Quoted passage:
Now that we have hit the official mid-way point of the baseball season, it is time to look at the progress report for each member of the Rays roster. Some players are exceeding expectations while others are need to get it into gear in the second half in order to receive a passing grade on the season. Click below to view the DockoftheRays.com mid-season progress report for the Rays pitching staff.
James Shields – A+. You might recall from an earlier blogpost just how little run support Shields has received this year. While Shields only has a .500 record, his other stats are right in line with his solid work from last year. In the past, Shields has been Dr. Jekyll at home and Mr. Hyde on the road but he has made a lot of progress on that this year as both his home and road ERA are under 4.00. If you were to flip the run support that Shields and Jeff Niemann have received this year, Shields could have been starting the all-star game last night. My only concern is that Shields’s K/9 is down for the third straight season but when his walk rate is still below 2.0, there is little room for complaints. Oh yeah, and he has also walked just six batters in his last 54 innings.
Matt Garza – B+. On the plus side, Garza has seen a huge jump in his strikeout rate this year going from 6.2 last year to 8.0 this year. On the down side, Garza’s walk rate has jumped from 2.9 to 3.5 and his home run rate has spiked from 0.9 to 1.2 this season. In a post last week, I noted how the long ball has really hurt Garza of late and it has been particularly noticeable on the road where he has surrendered eight homers in only 47 innings of work. He is 2-4 with a 4.34 ERA on the road compared to 4-3 with a 3.34 ERA at home. Garza needs to get his homers under control in the second half in order to be the pitcher everyone saw on the national stage last season.
Scott Kazmir – F. Although he has shown some signs of life since returning from the disabled list, Kazmir’s first half was a nearly complete failure. His K/9 was down from 9.8 to 7.2, and his walk rate and home run rate are both up on the season. Only 33% of his starts this season have been something to write home about but his other eight have not been pretty. In fact, in half of his starts, he has given up at least six earned runs. Simply put, Kazmir has to get better if the Rays are going to leave him in the rotation. Two of his last three starts have been some of his best work this year, but he must come out strong in the second half.
Jeff Niemann – C+. A C+ grade might seem harsh for the pitcher that leads the entire staff in wins, but wins has never been the best way to evaluate a pitcher. My post a few days back revealed why Niemann has been on a roll of late and how unlikely it will be for him to sustain that success in the second half. It is very rare to see a 3.73 ERA when someone’s strikeout to walk ratio is 1.4. Niemann has been living the high life with a big gap between his FIP and ERA and then getting quite a bit of run support in games this year. As mentioned earlier, if we were to trade Niemann and Shields’s run support, Shields would have been an all-star and Niemann would likely be in the bullpen since he cannot be sent back to AAA without passing through waivers.
David Price – C-. There have been times this season where Price has looked every bit as dominant as he was in his relief role in the playoffs last year. There have also been times where David Price has looked like an A ball pitcher making his first major league start as he has piled up pitch counts as high as 40 in the first inning. Price has been hampered by command of his pitches the walks have hurt, especially when they have been accompanied by one of the seven homers he has given up in 44 innings this year. First pitch strikes and continued development of a third pitch will decide his fate in the second half but his last start before the break where he dominated the Jays certainly gives Rays fans hope.

Provided information:
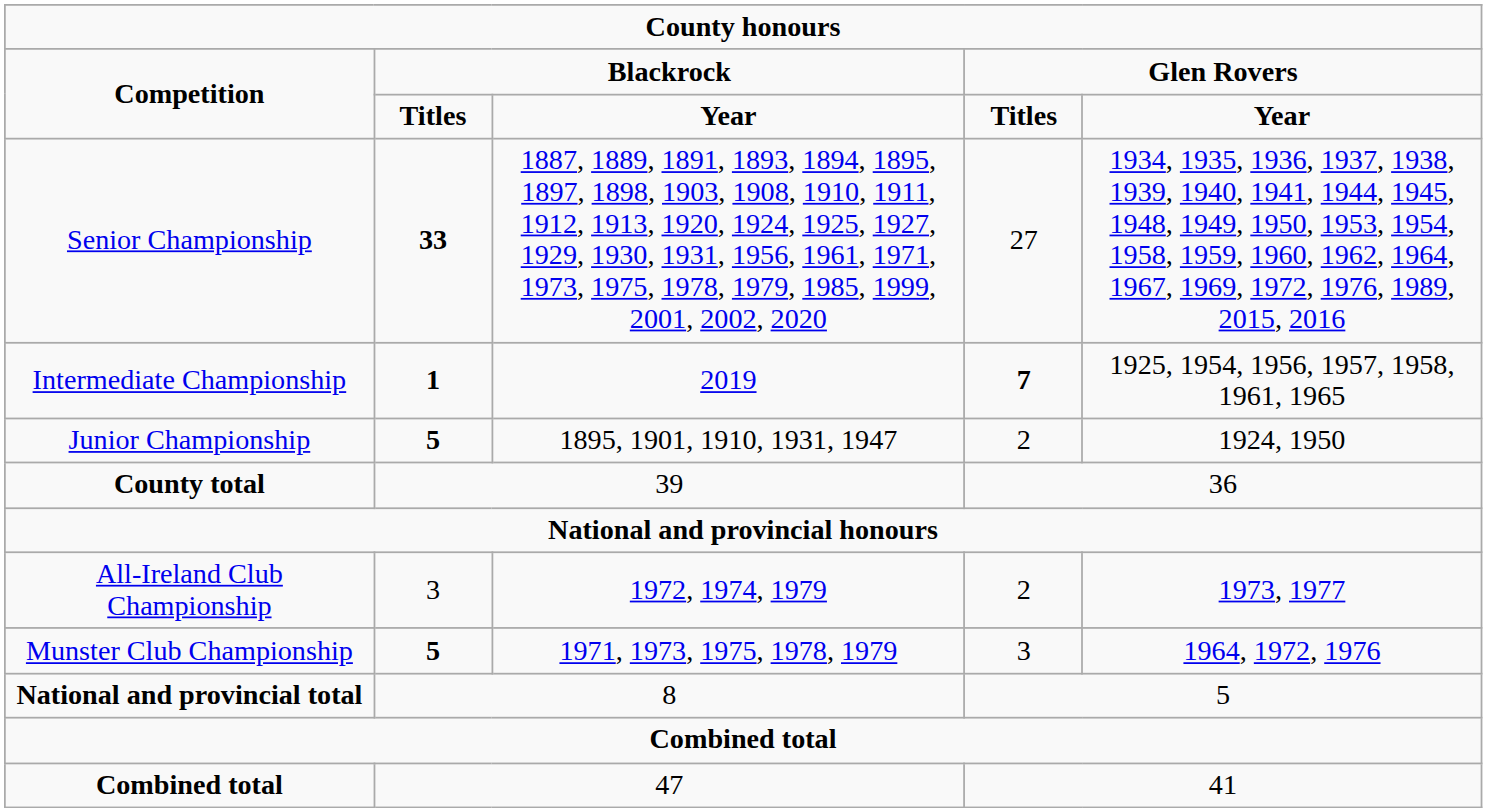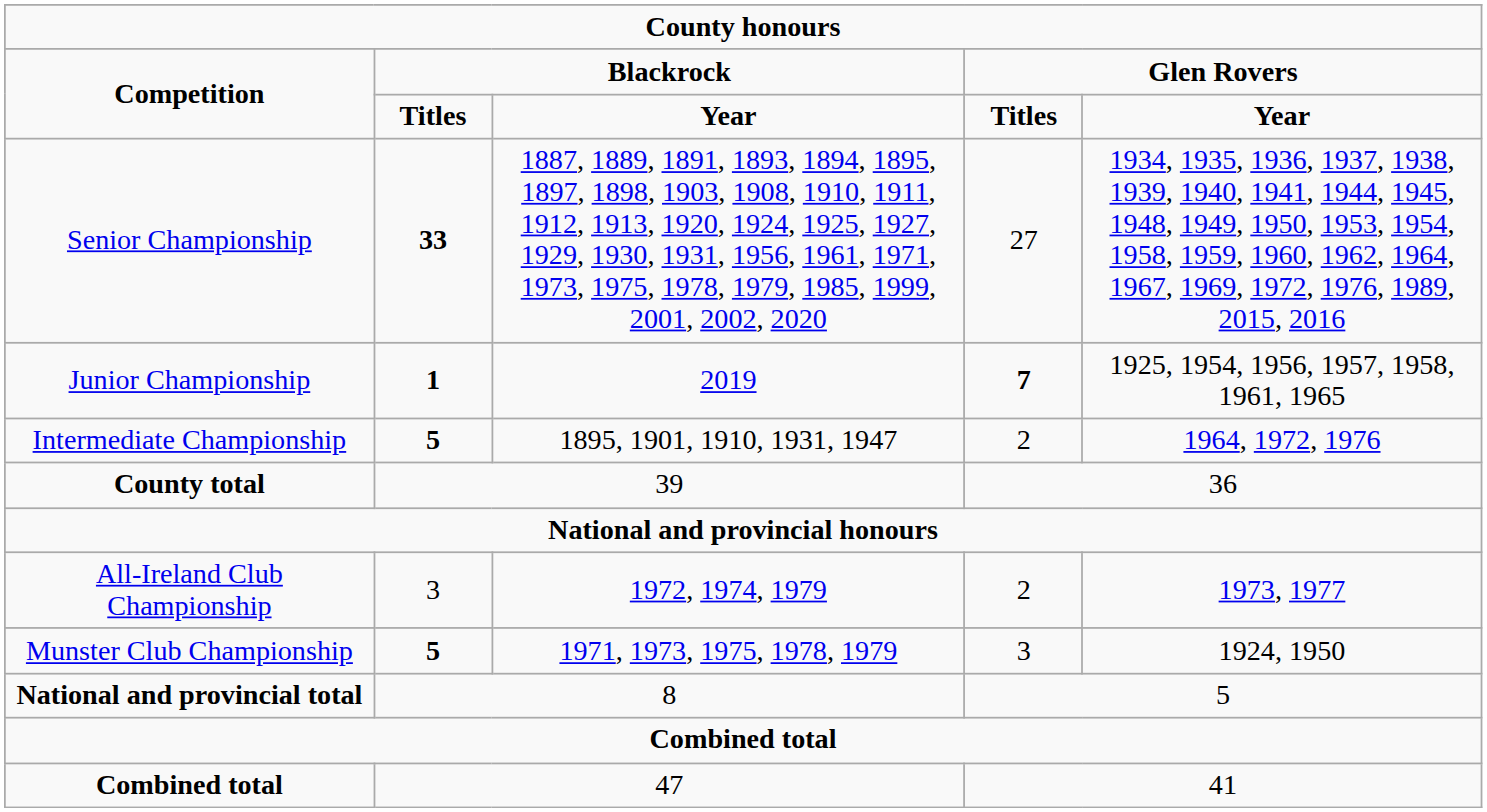2019 | column 1: Intermediate Championship -> Junior Championship
1895, 1901, 1910, 1931, 1947 | column 1: Junior Championship -> Intermediate Championship
1895, 1901, 1910, 1931, 1947 | column 5: 1924, 1950 -> 1964, 1972, 1976
1971, 1973, 1975, 1978, 1979 | column 5: 1964, 1972, 1976 -> 1924, 1950
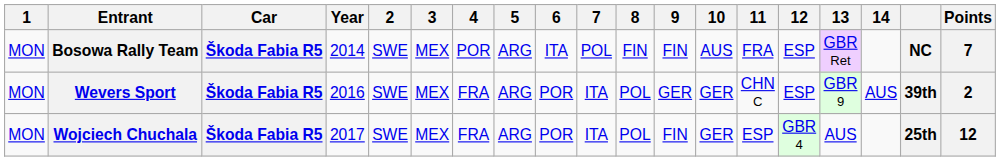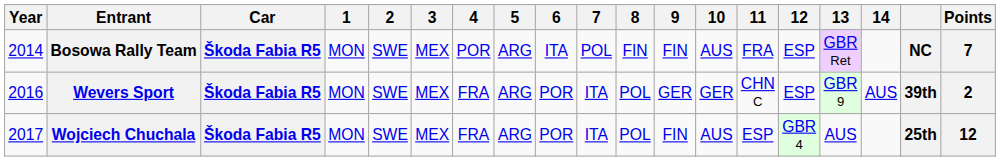columns swapped: Year <-> 1
Wojciech Chuchala | 10: GER -> AUS
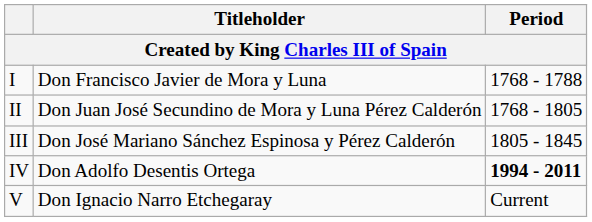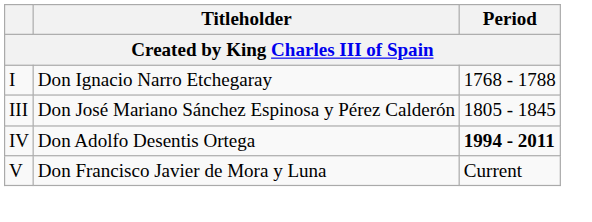I | Titleholder: Don Francisco Javier de Mora y Luna -> Don Ignacio Narro Etchegaray
- row: II | Don Juan José Secundino de Mora y Luna Pérez Calderón | 1768 - 1805
V | Titleholder: Don Ignacio Narro Etchegaray -> Don Francisco Javier de Mora y Luna
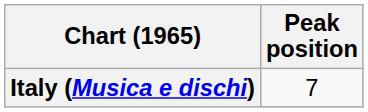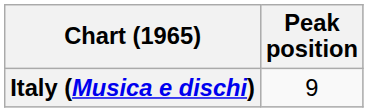Italy (Musica e dischi) | Peak position: 7 -> 9
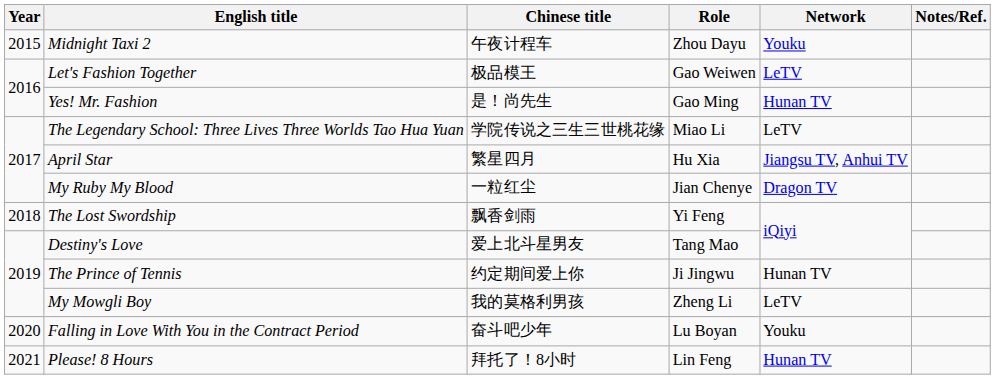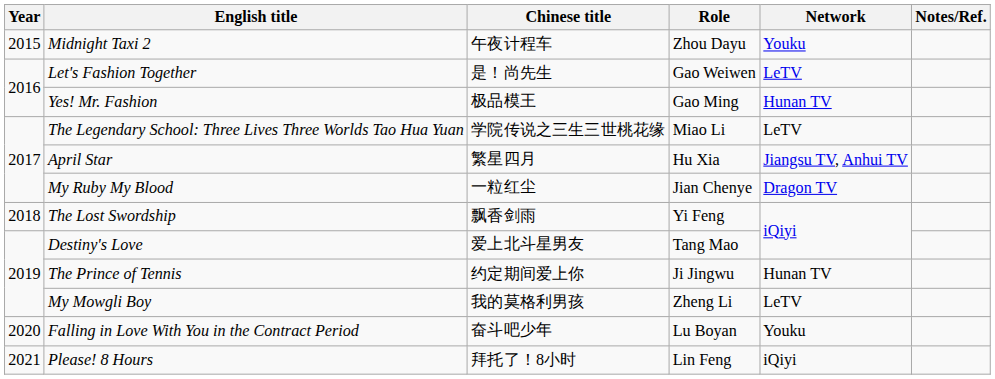Let's Fashion Together | Chinese title: 极品模王 -> 是！尚先生
Yes! Mr. Fashion | Chinese title: 是！尚先生 -> 极品模王
Please! 8 Hours | Network: Hunan TV -> iQiyi
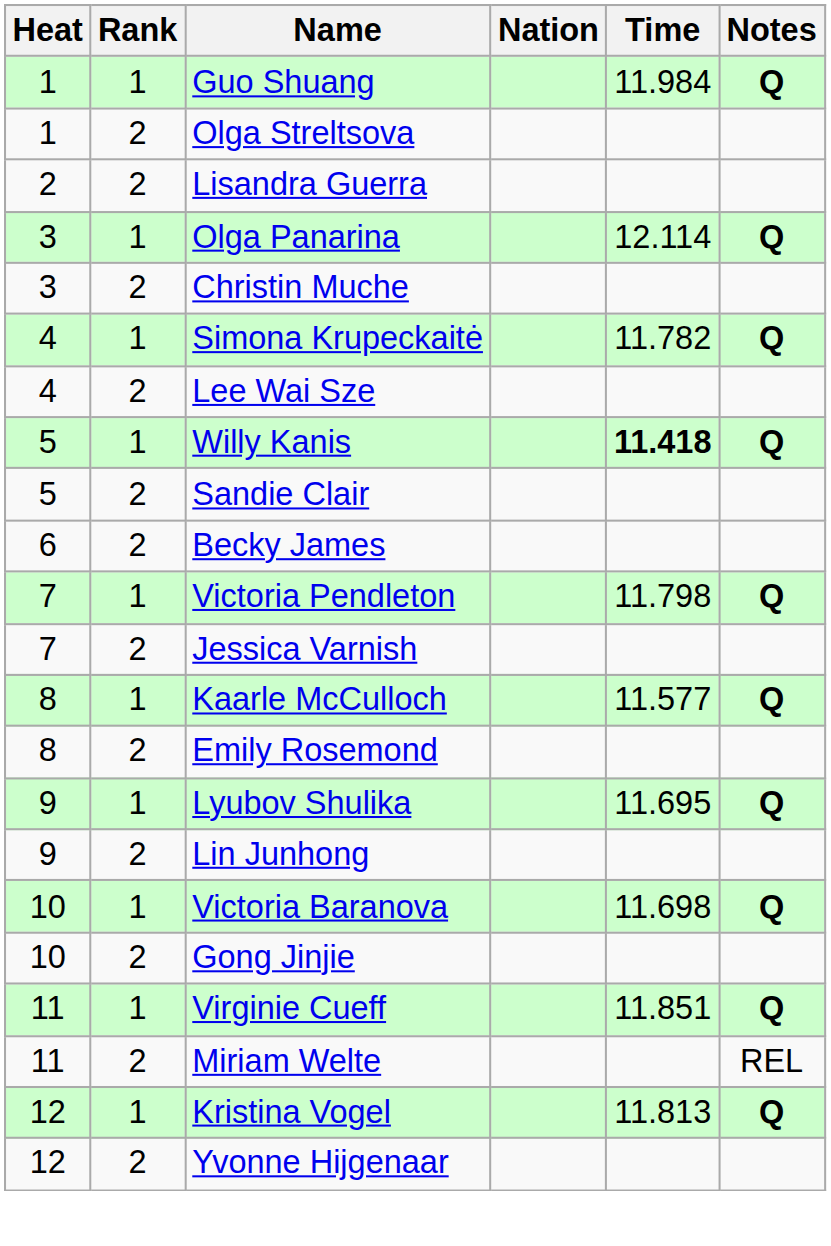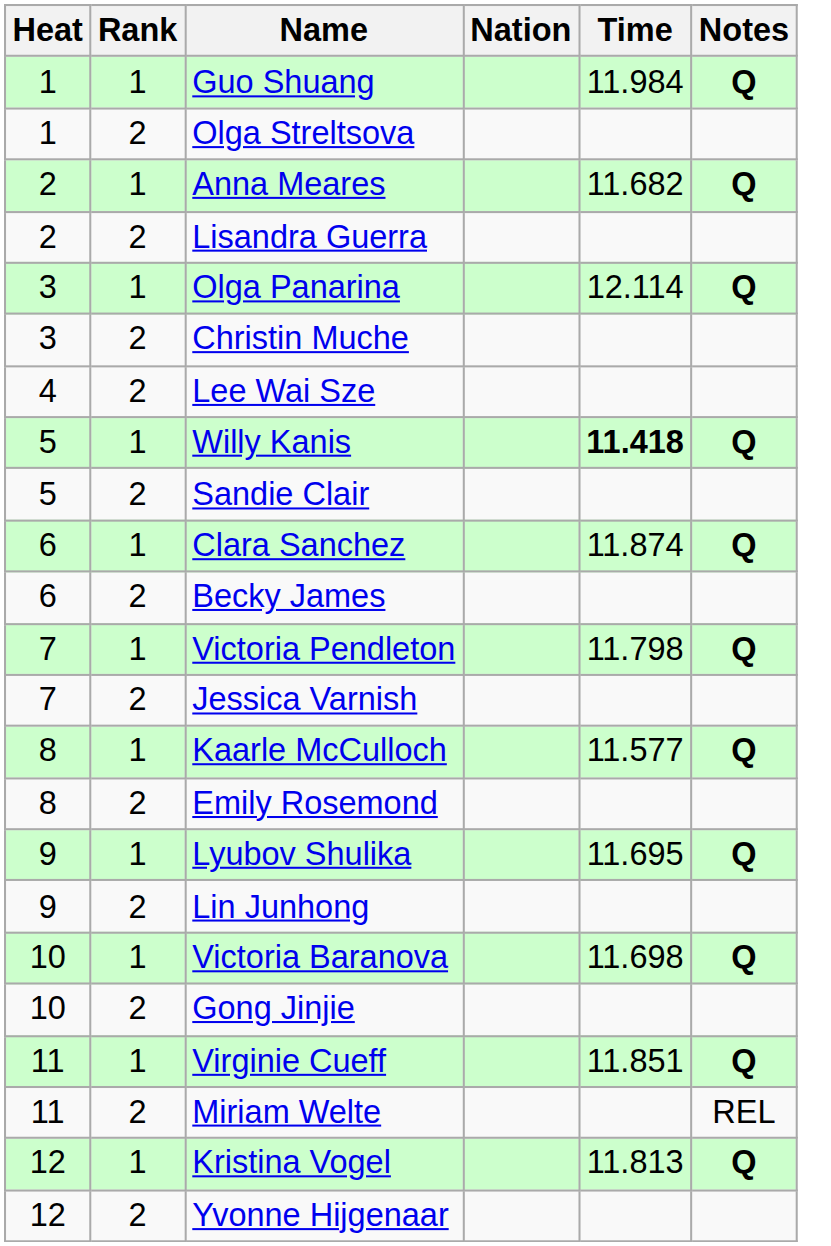+ row: 2 | 1 | Anna Meares | 11.682 | Q
- row: 4 | 1 | Simona Krupeckaitė | 11.782 | Q
+ row: 6 | 1 | Clara Sanchez | 11.874 | Q
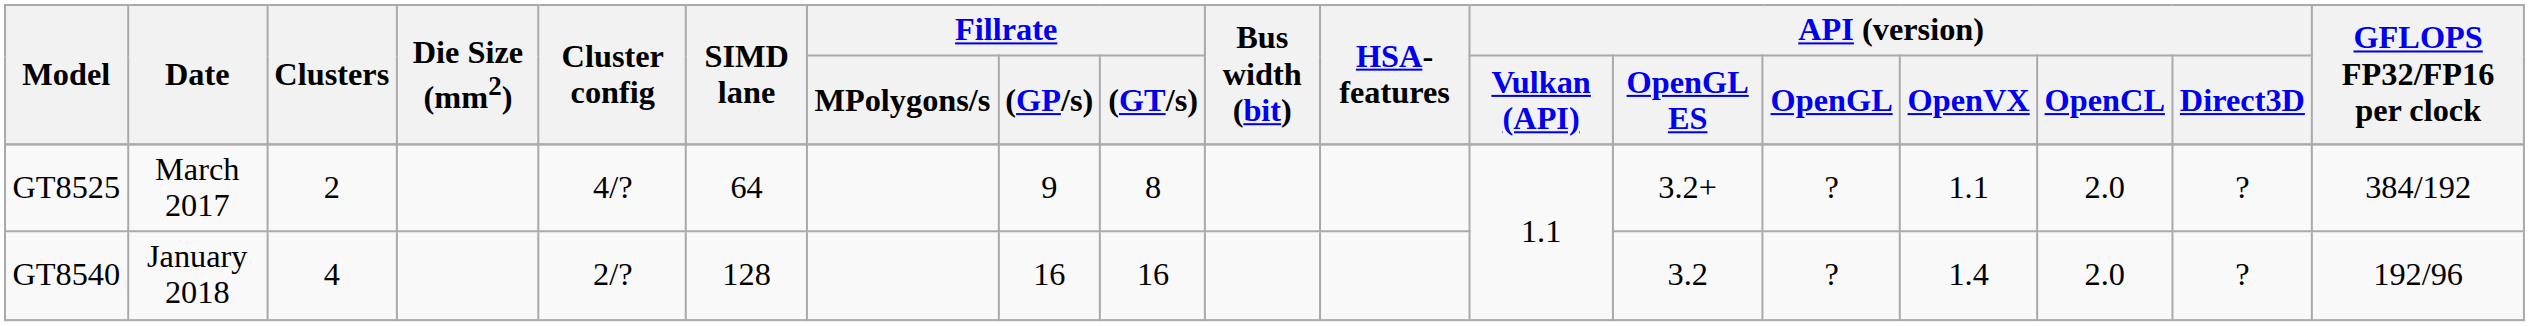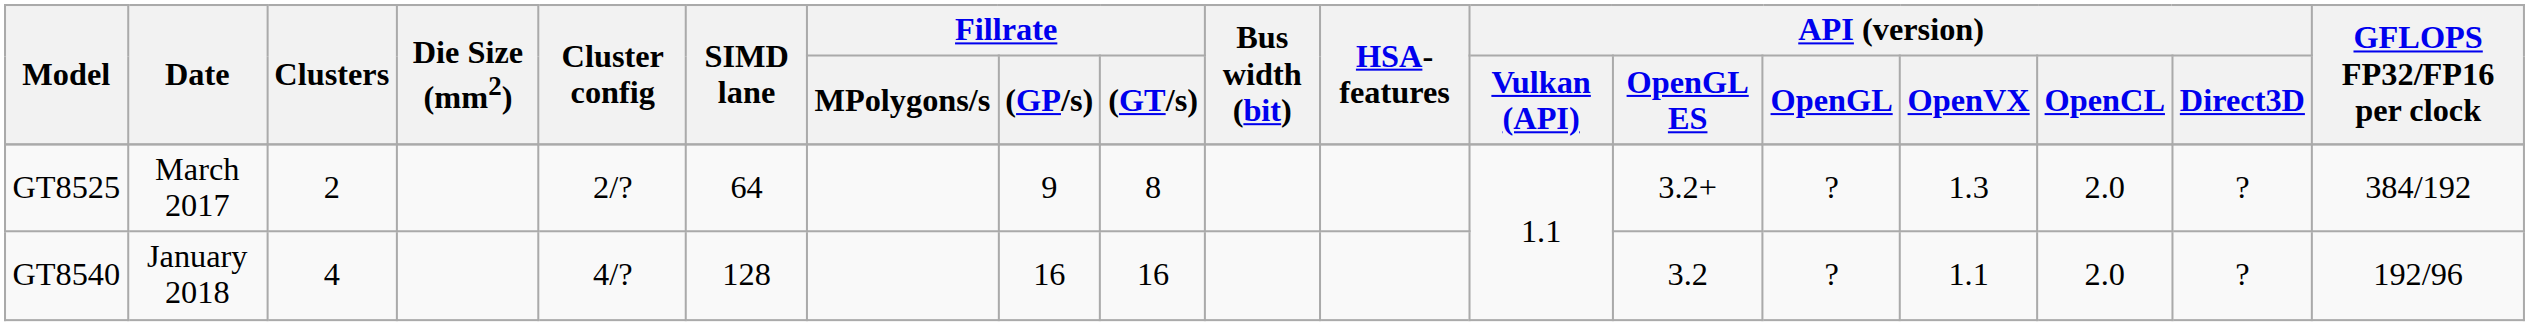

Direction: Can you sum up the pitching report above in two sentences? The listing comes from a different source.

Output: At the midpoint of the season, the report grades the Rays pitching staff: James Shields earns an A+ despite little run support, Matt Garza gets a B+ with more strikeouts but more home runs allowed, and Scott Kazmir receives an F after a nearly complete failure of a first half. Jeff Niemann gets a C+ despite leading the staff in wins, since his recent success looks unlikely to last, and David Price gets a C- because poor command and walks have hurt him.